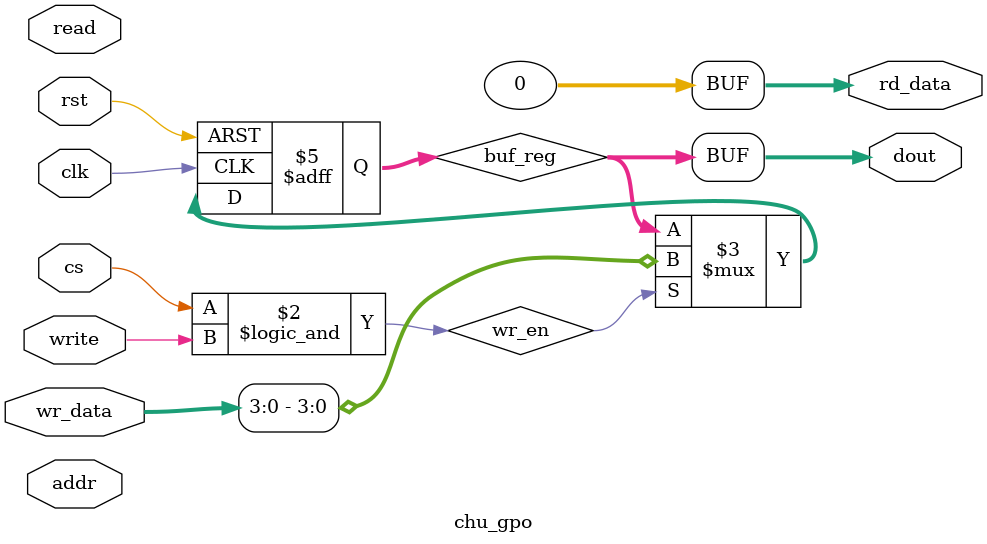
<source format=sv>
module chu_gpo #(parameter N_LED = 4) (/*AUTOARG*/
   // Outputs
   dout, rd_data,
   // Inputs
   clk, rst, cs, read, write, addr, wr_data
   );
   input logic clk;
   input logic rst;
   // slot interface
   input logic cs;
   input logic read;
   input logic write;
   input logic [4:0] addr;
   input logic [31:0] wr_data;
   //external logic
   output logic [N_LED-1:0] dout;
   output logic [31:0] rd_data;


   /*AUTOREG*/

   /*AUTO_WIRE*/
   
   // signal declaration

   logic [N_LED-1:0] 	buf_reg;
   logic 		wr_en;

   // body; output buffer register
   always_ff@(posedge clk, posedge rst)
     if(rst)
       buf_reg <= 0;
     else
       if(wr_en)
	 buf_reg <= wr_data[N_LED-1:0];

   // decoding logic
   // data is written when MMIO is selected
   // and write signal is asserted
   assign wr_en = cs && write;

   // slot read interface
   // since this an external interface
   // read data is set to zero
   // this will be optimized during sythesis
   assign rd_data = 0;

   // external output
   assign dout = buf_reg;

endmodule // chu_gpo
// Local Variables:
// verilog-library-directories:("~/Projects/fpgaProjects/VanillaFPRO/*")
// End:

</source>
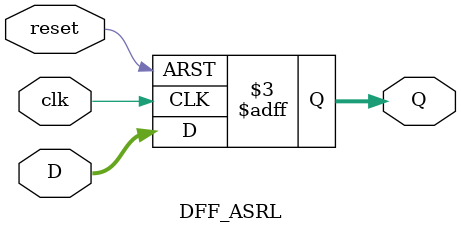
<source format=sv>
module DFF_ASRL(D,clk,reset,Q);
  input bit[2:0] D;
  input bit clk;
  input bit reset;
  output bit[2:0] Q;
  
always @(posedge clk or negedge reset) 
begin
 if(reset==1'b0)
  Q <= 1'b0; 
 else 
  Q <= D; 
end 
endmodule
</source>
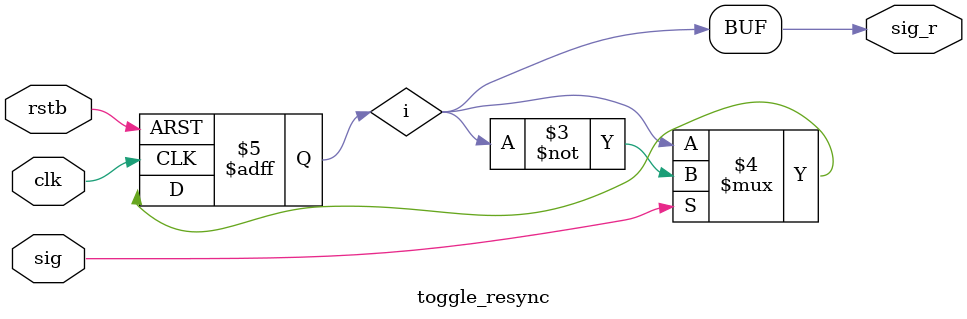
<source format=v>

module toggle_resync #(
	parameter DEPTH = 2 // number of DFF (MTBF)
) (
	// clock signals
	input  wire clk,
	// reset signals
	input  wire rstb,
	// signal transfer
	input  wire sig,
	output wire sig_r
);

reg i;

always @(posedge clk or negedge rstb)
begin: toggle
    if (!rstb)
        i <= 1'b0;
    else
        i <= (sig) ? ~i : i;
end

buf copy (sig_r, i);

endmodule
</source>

· · ·

(Requirement): The records above must be echoed exactly, minus their pictures.

(Task response):
<source format=sv>
module chu_gpo #(parameter N_LED = 4) (/*AUTOARG*/
   // Outputs
   dout, rd_data,
   // Inputs
   clk, rst, cs, read, write, addr, wr_data
   );
   input logic clk;
   input logic rst;
   // slot interface
   input logic cs;
   input logic read;
   input logic write;
   input logic [4:0] addr;
   input logic [31:0] wr_data;
   //external logic
   output logic [N_LED-1:0] dout;
   output logic [31:0] rd_data;


   /*AUTOREG*/

   /*AUTO_WIRE*/
   
   // signal declaration

   logic [N_LED-1:0] 	buf_reg;
   logic 		wr_en;

   // body; output buffer register
   always_ff@(posedge clk, posedge rst)
     if(rst)
       buf_reg <= 0;
     else
       if(wr_en)
	 buf_reg <= wr_data[N_LED-1:0];

   // decoding logic
   // data is written when MMIO is selected
   // and write signal is asserted
   assign wr_en = cs && write;

   // slot read interface
   // since this an external interface
   // read data is set to zero
   // this will be optimized during sythesis
   assign rd_data = 0;

   // external output
   assign dout = buf_reg;

endmodule // chu_gpo
// Local Variables:
// verilog-library-directories:("~/Projects/fpgaProjects/VanillaFPRO/*")
// End:

</source>
<source format=sv>
module DFF_ASRL(D,clk,reset,Q);
  input bit[2:0] D;
  input bit clk;
  input bit reset;
  output bit[2:0] Q;
  
always @(posedge clk or negedge reset) 
begin
 if(reset==1'b0)
  Q <= 1'b0; 
 else 
  Q <= D; 
end 
endmodule
</source>
<source format=v>

module toggle_resync #(
	parameter DEPTH = 2 // number of DFF (MTBF)
) (
	// clock signals
	input  wire clk,
	// reset signals
	input  wire rstb,
	// signal transfer
	input  wire sig,
	output wire sig_r
);

reg i;

always @(posedge clk or negedge rstb)
begin: toggle
    if (!rstb)
        i <= 1'b0;
    else
        i <= (sig) ? ~i : i;
end

buf copy (sig_r, i);

endmodule
</source>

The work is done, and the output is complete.